Selected excerpt:
+ + + + + + +

Petition updateHeritage Or Hate? Change the Walpole Rebel Mascot to something that Unites All Of UsJoin The Walpole Revolution.....

Michael AmaralWalpole, MA, United States

19 apr 2018
Incremental change is happening....not only does our WHS track team refuse to sport the name "Rebel" on its uniforms...our Award Winning Robotics Team has ditched the "Robo-Rebels" moniker for "The Walpole Revolution".
I'd like to ask you that have signed to do a couple of things:
1) make donations to the WHS Track Boosters & WHS Walpole Revolution Robotics Team...
2) PROMOTE this Petition...if I can get each of you to help with finding one co-signee, we can easily double the number of signatures on the petition.
As the former Walpole Historical Commission chairman, I did find that some people have an unusual idea of what "History" really is. Many times it seemed to be that they wanted to preserve their own history, and who cares about local history and how it contributed to American history!
Regarding the change to "The Walpole Revolution"...
On April 19, 1775, a schoolteacher and militia man named Seth Bullard led a band of men and young teenagers on an interesting "marathon" of sorts...from Walpole Town Common to a little community to the North named Lexington, Massachusetts.
Unlike Lexingtons' militia who basically could open the door and find themselves on the town green, the Walpole men of 1775 marched on the roads from Walpole through Medfield, Dover & Sherborn to points North.

+ + + + + + +

Data:
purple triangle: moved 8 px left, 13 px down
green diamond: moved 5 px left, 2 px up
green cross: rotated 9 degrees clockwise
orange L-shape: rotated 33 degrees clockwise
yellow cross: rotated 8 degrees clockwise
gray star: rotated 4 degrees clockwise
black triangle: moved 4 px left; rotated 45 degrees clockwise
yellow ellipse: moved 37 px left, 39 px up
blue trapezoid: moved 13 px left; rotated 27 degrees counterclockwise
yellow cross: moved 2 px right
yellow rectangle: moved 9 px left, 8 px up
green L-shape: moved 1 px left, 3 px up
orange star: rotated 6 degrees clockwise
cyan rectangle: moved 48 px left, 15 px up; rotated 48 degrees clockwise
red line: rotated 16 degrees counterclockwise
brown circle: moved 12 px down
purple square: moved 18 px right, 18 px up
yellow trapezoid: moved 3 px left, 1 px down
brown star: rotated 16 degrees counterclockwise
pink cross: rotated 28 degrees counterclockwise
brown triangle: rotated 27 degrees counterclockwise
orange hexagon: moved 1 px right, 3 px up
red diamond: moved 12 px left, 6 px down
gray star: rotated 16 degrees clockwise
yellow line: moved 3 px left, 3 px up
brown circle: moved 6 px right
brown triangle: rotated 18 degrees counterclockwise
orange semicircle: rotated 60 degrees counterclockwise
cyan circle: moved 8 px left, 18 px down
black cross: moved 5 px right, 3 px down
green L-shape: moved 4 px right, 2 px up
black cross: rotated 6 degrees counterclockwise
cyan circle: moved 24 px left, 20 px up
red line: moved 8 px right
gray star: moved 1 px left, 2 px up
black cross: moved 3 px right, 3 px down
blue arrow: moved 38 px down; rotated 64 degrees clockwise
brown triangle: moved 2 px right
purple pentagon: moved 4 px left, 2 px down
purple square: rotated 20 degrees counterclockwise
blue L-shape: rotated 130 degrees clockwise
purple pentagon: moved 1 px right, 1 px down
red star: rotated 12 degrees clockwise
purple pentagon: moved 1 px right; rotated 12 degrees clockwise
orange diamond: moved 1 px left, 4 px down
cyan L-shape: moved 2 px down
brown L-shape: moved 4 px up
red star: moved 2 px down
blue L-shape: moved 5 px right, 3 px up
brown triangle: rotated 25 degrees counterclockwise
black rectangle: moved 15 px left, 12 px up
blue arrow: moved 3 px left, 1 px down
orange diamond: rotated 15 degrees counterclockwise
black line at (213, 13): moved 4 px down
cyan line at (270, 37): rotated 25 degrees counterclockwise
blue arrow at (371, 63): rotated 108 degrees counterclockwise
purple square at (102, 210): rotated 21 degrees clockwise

+ + + + + + +

Your task: Copy the petition update about the Walpole Rebel mascot in full, word for word. Work only from the petition update.

Solution for this problem:
Petition updateHeritage Or Hate? Change the Walpole Rebel Mascot to something that Unites All Of UsJoin The Walpole Revolution.....

Michael AmaralWalpole, MA, United States

19 apr 2018
Incremental change is happening....not only does our WHS track team refuse to sport the name "Rebel" on its uniforms...our Award Winning Robotics Team has ditched the "Robo-Rebels" moniker for "The Walpole Revolution".
I'd like to ask you that have signed to do a couple of things:
1) make donations to the WHS Track Boosters & WHS Walpole Revolution Robotics Team...
2) PROMOTE this Petition...if I can get each of you to help with finding one co-signee, we can easily double the number of signatures on the petition.
As the former Walpole Historical Commission chairman, I did find that some people have an unusual idea of what "History" really is. Many times it seemed to be that they wanted to preserve their own history, and who cares about local history and how it contributed to American history!
Regarding the change to "The Walpole Revolution"...
On April 19, 1775, a schoolteacher and militia man named Seth Bullard led a band of men and young teenagers on an interesting "marathon" of sorts...from Walpole Town Common to a little community to the North named Lexington, Massachusetts.
Unlike Lexingtons' militia who basically could open the door and find themselves on the town green, the Walpole men of 1775 marched on the roads from Walpole through Medfield, Dover & Sherborn to points North.